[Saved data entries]
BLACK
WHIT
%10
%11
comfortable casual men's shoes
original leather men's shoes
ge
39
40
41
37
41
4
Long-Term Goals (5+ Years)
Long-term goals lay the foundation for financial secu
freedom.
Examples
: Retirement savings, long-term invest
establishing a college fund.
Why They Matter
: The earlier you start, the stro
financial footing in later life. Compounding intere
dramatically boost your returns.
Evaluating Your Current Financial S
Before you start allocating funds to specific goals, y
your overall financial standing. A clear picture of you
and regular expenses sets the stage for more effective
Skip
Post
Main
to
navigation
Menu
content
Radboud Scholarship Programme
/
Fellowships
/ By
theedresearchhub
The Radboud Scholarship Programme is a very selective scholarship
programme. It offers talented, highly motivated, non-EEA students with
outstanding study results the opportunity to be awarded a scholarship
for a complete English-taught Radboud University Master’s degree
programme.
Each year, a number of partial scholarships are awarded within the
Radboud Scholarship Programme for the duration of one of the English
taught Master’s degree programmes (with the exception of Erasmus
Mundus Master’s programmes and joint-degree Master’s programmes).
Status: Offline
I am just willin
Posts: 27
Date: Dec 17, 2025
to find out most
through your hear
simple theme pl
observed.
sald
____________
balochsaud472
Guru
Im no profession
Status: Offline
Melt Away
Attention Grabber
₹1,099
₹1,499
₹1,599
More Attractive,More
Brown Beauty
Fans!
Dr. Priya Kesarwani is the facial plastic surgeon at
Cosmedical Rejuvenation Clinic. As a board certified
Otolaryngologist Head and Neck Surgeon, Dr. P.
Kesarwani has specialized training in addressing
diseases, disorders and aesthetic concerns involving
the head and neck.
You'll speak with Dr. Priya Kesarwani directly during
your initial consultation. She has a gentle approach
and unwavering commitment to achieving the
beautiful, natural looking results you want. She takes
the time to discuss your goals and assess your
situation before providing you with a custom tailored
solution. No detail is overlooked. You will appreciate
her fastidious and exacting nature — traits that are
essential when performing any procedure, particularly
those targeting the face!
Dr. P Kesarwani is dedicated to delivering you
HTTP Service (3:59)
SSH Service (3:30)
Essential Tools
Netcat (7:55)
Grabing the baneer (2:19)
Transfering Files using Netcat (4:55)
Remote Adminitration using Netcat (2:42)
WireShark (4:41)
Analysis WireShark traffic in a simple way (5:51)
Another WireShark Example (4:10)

## [Prompt]
Check each line above for the word "taught", and copy the lines where it appears.

## [Response for this exercise]
for a complete English-taught Radboud University Master’s degree
taught Master’s degree programmes (with the exception of Erasmus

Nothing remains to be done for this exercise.